Although these are dedicated systems for one customer at a time, the model offers all the cloud features such as usage-based billing and rapid scalability. The customer does not buy the system platform, but pays for its use. With SAP Hana, the billing parameter for this is the volume of working memory used.
On-site systems are equipped with a physical buffer so that capacity can be quickly increased as needed. HPE continuously monitors the overall system and predicts bottlenecks using an AI system. This allows the physical buffer capacity to be increased in time, if necessary.
The billing model chosen by Oettinger Davidoff anchors 80 percent of the installed physical RAM capacity as a fixed purchase quantity in the HPE GreenLake contract. This relatively high fixed share is realistic in view of the largely stable capacity requirements and helps to keep the price per working memory unit low.
Oettinger Davidoff signed the five-year HPE GreenLake contract at the end of September 2021, and despite delivery bottlenecks caused by Corona, the HPE platform was installed in the company's own data center in Basel at the beginning of January 2022. The basis for this are two scale-up appliances with the HPE ProLiant DL560 and three terabytes of RAM each.
The systems were delivered preconfigured, so that only a few installation tasks had to be completed on site. "When the appliances arrived, they were practically ready to plug in," says Patrick Sartorius. After two to three weeks, the entire platform, including the systems for monitoring and management, was integrated, tested and verified.
The Best of Both Worlds
After about a year of operating the SAP applications on HPE GreenLake, the SAP managers at Oettinger Davidoff can say that they have achieved their goals. They were able to completely outsource system operation to HPE and thus concentrate on the application level.
During this time, service availability was 100 percent, there were no performance problems and hardly any other special incidents. "We have a status meeting with HPE every three months, so far without a cause for discussion," says Sartorius. What more could you want.
In terms of user experience, the SAP team sees no difference between the public cloud and HPE GreenLake. Incident management, for example, runs through an HPE-powered ServiceNow agent that automatically triggers the appropriate processes at the HPE service center in Sofia, Bulgaria.

SUPPLIED DATA:

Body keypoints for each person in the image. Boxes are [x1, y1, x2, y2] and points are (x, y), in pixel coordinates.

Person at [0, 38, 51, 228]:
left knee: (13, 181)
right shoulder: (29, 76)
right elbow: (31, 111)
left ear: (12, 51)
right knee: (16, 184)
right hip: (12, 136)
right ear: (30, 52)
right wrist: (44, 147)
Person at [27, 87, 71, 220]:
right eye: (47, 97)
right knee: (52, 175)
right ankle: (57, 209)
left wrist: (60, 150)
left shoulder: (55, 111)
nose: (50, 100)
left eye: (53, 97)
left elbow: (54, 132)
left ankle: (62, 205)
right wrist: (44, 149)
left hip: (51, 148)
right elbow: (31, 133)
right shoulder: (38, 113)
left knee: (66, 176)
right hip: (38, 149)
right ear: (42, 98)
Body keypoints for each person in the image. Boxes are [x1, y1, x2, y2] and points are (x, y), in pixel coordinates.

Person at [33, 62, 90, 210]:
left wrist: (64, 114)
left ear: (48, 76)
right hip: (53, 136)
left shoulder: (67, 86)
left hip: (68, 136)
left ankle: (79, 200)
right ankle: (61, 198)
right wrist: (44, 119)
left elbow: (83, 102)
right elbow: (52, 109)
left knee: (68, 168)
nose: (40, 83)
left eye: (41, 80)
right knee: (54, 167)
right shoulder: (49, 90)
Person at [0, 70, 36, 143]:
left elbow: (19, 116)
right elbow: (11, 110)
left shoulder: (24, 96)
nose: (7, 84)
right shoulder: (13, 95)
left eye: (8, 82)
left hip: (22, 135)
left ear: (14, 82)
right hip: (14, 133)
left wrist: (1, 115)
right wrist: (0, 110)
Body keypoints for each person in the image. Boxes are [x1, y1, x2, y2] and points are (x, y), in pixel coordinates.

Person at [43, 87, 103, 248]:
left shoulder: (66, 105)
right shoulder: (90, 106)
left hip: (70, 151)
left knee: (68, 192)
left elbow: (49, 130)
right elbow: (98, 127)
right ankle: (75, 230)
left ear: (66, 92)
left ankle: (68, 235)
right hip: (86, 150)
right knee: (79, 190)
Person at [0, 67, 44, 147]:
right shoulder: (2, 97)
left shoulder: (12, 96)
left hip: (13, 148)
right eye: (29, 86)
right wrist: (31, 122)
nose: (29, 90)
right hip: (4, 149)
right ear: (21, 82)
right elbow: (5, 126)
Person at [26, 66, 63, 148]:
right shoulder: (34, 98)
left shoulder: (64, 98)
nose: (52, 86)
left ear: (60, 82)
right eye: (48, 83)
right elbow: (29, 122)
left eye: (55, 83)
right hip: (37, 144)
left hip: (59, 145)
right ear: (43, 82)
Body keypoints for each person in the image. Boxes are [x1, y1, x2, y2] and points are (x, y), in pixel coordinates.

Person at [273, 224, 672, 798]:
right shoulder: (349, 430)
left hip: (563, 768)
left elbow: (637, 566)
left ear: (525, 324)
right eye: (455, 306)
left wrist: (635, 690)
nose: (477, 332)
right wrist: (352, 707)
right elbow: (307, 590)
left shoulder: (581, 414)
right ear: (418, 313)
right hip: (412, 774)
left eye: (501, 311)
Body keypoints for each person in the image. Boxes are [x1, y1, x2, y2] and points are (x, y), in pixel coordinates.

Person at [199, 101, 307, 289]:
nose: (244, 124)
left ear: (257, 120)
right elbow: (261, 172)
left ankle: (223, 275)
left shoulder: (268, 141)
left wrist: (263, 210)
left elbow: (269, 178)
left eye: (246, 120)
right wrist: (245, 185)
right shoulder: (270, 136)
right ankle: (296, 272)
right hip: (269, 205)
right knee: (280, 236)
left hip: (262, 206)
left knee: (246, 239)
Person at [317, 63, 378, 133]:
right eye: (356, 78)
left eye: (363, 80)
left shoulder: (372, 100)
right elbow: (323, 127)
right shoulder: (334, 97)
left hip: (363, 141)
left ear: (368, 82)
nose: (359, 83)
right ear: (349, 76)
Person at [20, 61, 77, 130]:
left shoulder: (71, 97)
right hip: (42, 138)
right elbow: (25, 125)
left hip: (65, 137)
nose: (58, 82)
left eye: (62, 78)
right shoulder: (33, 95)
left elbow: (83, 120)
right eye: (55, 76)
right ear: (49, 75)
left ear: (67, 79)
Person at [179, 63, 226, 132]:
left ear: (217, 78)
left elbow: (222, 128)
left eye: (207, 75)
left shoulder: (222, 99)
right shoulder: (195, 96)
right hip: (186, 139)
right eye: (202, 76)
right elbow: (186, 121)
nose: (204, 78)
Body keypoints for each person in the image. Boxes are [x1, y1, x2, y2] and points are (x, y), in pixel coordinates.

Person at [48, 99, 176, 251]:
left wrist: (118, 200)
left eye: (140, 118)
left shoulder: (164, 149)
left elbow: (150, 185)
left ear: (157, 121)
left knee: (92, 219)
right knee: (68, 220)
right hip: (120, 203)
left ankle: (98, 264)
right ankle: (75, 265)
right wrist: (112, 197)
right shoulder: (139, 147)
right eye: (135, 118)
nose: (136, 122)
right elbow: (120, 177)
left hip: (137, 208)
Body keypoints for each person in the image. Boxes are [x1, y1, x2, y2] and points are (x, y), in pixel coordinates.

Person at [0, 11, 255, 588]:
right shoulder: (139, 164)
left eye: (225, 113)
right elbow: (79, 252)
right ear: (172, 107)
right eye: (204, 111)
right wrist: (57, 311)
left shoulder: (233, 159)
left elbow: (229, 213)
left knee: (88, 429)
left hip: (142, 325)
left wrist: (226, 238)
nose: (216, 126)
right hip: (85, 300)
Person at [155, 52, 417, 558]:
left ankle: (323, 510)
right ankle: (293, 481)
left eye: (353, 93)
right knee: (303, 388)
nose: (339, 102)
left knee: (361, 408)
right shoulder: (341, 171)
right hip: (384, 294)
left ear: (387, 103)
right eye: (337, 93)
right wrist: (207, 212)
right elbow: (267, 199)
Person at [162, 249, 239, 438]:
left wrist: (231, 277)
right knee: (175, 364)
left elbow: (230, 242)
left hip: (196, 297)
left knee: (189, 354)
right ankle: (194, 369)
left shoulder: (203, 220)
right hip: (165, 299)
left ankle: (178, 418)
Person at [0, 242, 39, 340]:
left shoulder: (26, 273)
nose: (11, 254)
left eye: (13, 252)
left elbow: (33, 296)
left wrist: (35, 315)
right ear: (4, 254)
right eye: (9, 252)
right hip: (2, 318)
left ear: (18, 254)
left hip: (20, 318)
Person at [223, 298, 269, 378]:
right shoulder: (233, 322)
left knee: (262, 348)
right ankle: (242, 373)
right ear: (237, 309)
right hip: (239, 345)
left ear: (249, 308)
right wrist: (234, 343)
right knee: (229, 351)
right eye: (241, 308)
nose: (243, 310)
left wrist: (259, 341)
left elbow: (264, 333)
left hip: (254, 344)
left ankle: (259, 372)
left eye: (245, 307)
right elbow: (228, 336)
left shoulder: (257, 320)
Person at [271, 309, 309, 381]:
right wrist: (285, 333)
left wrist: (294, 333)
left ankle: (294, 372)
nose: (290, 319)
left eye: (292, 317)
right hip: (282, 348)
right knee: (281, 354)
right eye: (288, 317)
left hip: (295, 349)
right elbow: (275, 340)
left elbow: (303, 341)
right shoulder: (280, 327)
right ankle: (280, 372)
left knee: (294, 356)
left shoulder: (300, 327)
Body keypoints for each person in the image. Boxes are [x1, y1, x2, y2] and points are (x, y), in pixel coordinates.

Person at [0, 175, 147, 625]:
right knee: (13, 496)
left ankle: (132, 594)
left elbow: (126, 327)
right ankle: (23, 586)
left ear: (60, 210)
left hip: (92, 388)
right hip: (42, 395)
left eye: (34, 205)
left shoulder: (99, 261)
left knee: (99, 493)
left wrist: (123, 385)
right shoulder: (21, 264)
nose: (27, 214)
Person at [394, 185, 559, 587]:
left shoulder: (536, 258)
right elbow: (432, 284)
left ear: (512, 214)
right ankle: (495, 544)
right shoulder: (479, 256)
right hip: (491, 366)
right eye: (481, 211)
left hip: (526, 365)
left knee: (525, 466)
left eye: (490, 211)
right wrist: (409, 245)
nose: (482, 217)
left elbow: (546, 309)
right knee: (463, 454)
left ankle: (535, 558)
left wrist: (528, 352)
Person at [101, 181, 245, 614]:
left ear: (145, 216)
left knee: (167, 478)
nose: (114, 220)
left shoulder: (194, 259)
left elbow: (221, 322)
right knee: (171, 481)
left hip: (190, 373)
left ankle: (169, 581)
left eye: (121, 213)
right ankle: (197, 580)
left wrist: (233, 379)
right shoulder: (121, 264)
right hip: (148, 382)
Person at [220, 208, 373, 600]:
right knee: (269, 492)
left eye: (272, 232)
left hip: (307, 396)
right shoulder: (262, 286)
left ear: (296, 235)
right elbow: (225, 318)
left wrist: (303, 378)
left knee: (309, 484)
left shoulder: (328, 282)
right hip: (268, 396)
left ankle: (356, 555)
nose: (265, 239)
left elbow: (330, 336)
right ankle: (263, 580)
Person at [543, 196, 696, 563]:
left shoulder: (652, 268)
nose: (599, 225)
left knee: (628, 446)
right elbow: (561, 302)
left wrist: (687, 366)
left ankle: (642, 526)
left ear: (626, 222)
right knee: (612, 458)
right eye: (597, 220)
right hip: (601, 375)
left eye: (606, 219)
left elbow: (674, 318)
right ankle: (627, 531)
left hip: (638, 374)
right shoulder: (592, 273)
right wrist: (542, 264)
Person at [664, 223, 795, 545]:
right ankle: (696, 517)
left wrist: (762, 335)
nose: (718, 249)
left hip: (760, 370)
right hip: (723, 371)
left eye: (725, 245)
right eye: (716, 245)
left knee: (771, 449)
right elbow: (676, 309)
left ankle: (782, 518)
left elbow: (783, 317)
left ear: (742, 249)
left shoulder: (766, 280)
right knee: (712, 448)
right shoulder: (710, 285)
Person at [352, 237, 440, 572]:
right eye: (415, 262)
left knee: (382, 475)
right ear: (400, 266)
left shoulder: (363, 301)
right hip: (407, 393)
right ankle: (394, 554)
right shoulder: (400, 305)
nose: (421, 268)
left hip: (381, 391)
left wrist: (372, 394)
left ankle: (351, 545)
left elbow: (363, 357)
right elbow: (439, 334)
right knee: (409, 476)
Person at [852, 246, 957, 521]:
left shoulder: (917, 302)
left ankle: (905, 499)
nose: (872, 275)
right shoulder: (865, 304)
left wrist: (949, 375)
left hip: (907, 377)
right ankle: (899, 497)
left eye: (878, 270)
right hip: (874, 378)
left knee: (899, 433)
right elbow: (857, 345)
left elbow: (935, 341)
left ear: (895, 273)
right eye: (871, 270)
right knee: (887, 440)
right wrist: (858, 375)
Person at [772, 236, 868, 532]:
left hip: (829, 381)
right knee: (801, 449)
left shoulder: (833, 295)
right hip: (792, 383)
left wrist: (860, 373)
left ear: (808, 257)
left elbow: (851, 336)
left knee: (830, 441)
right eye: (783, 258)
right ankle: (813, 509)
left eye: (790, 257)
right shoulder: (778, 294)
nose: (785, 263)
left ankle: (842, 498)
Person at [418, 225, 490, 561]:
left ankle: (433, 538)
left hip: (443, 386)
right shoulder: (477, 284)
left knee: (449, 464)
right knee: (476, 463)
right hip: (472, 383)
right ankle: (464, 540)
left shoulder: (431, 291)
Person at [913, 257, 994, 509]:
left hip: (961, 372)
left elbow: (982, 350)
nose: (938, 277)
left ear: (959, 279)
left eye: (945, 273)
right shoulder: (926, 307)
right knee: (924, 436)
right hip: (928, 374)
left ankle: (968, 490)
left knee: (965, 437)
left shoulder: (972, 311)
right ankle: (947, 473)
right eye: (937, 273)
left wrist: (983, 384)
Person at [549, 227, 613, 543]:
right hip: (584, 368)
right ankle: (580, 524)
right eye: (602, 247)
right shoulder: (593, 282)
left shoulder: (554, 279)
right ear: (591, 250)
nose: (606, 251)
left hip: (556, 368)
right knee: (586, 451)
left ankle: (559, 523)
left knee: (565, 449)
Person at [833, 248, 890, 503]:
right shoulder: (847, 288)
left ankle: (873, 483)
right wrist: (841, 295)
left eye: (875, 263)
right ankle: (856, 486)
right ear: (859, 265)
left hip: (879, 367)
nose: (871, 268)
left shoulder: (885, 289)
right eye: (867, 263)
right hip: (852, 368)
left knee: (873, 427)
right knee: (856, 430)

TASK TO COMPLETE: Reproduce word for word the portion of the HPE GreenLake text between "During this time, service" and "in Sofia, Bulgaria.", inclusive.

SOLUTION TO THIS TASK:
During this time, service availability was 100 percent, there were no performance problems and hardly any other special incidents. "We have a status meeting with HPE every three months, so far without a cause for discussion," says Sartorius. What more could you want.
In terms of user experience, the SAP team sees no difference between the public cloud and HPE GreenLake. Incident management, for example, runs through an HPE-powered ServiceNow agent that automatically triggers the appropriate processes at the HPE service center in Sofia, Bulgaria.